"Sure!" groaned Shiner.
"But it won't be so bad for us as it would have been if we'd left them there for their own folks to find, and kept their boats hid," Pee Wee observed, with more thoughtfulness than he usually showed.
"And the Belden boys will be a deal more comfortable, eh?" chuckled Bobby.
There was an investigation. The Doctor conducted it himself. He went "back to the year one," as Barry Gray said, and considered all the causes of the rivalry between the two schools, and what each had done to the other.
The hot potato fight was taken into consideration, as well as the fact that the Belden schoolboys had once stolen every boat the Rockledge boys possessed, and hidden them for a week.
Then he rendered his decision: No party of boys without a teacher was to go to any of the islands. None of the boys were to venture across the lake to the Belden shore.
These decisions were repeated by the head of the Belden School, and from that time on there was less friction between the two institutions.
But, meanwhile, Dr. Raymond had heard all about Bobby Blake's action in the matter of the return of the boats to the marooned boys. He said nothing to Bobby about it, but he talked with his assistants.
This, too, made Bobby more popular with his mates.
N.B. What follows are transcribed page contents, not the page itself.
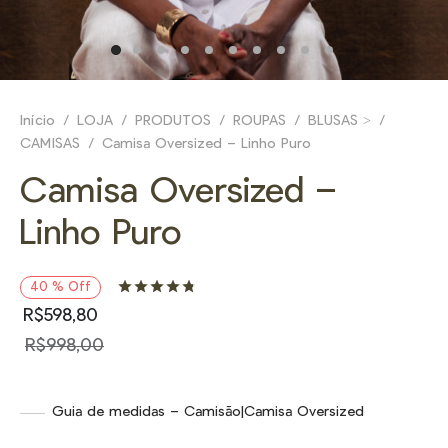
E
NHEÇA _
Início
/
LOJA
/
PRODUTOS
/
ROUPAS
/
BLUSAS >
/
CAMISAS
/
Camisa Oversized – Linho Puro
Camisa Oversized –
Linho Puro
Avaliado como
de 5, com basea
40
%
Off
R$
598,80
R$
998,00
Guia de medidas – Camisão|Camisa Oversized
It had been the right thing to do, and, after all, boys respect a boy who is willing to do the right thing, even if it may make him unpopular for the time being.
The popularity that Bobby was winning at Rockledge School, however, was of a lasting kind. If Bobby said a thing, he meant it. If he made a promise, he stuck to it. He was no shirk, and no "goody-goody," and it began to be whispered around (goodness only knows how the story started) that Bobby might have a chance for the Medal of Honor if it was not for "Old Leith."